Beer Will Be Beer – What?! This isn’t Beer!

I grew up thinking of cider as “that shit you play scrumpy hands with”. But recently, I have been trying more and more ciders which actually taste like something other than watery apple juice. So, I spent an afternoon with friends sampling all the ciders we could get our hands on—just so I can inform you which ones you should spend your course related costs on. The things I do.
We started with something in a big bottle – Old Mout Classic Apple Cider (4.5%) packaged in a well-branded 1.25L PET bottle. This was a good start to the afternoon—it’s very pale colour hints at the subtle, yet refreshing, flavour. It is medium-dry, with a bit of yeast flavour going on.
The next cider worth mentioning was Eve’s Apple Cider (5%) – made by two beer brewers in Christchurch. This beery background revealed itself to me in the flavour of this cider, which had many similar characteristics to a Belgian Witbier. It has a Lemony apple aroma, with an interesting herbaceous flavour similar to coriander seed. This one is definitely on the drier side.
Another dry cider worth a mention was Crooked Cider (5.2%) made over the hill in the Wairarapa. Crooked uses actual cider apples and bottle ferments its cider, making for a very traditional tasting drop. The high carbonation makes for a lively aroma, while the cider is very dry yet well-balanced with complex yeast and apple tannin flavours.

- [Raw records]:
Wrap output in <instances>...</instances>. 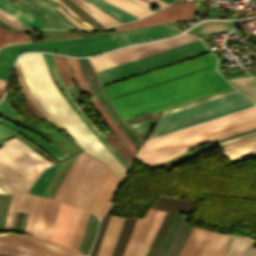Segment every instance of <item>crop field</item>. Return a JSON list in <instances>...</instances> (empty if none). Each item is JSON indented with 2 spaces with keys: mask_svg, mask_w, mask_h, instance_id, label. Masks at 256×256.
I'll return each mask as SVG.
<instances>
[{
  "mask_svg": "<svg viewBox=\"0 0 256 256\" xmlns=\"http://www.w3.org/2000/svg\"><path fill=\"white\" fill-rule=\"evenodd\" d=\"M152 121H153V118L150 120L129 124V126L134 131V133L137 134V133H140V132L150 129V127L152 125Z\"/></svg>",
  "mask_w": 256,
  "mask_h": 256,
  "instance_id": "obj_47",
  "label": "crop field"
},
{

- [What to work on]:
1/ According to the cider review, who makes Eve's Apple Cider?
2/ Pick up the cider review right after its last sentence and keep writing it.
The items have nothing to do with the cider review.

- [Results in order]:
1/ Two beer brewers in Christchurch.

2/
We were all being very sensible up to this point. But then we decided to crack into the Kingston Fat Ass Scrumpy (9%). This one threw us all from the get go—it poured a lovely, deep, golden colour, and gave a delicious aroma of caramel apples. We all found this to be remarkably balanced, because the alcoholic bite balanced the extra sweetness nicely, with an odd burnt caramel flavour to boot. This is definitely a fun cider, but do respect its dangerous drinkability. It was probably the best deal at less than $10 for a one litre bottle from New World.
The grand finale consisted of two ciders of French origin, both sourced from Regional Wines & Spirits. Starting on Bolée D’armorique Brut (5%), we were instantly blown away. The depth of flavour far surpassed anything we’d sampled that afternoon, with amazing, funky, farmhouse flavours of earthy straw and wet leaves. It’s not dry, but the sweetness makes the intense flavour more bearable. The second Frenchie was Le Pére Jules Brut (5%). Anyone who loves the beer Orval will recognise the sweaty horse blanket aroma of the wild yeast Brettanomyces. It works amazingly with the earthy flavours, and makes for a very dry cider.
So if you’re after a more convivial cider, stick to the high quality kiwi stuff, because if you crack one of these French ciders you’ll be speechless. Vive la France!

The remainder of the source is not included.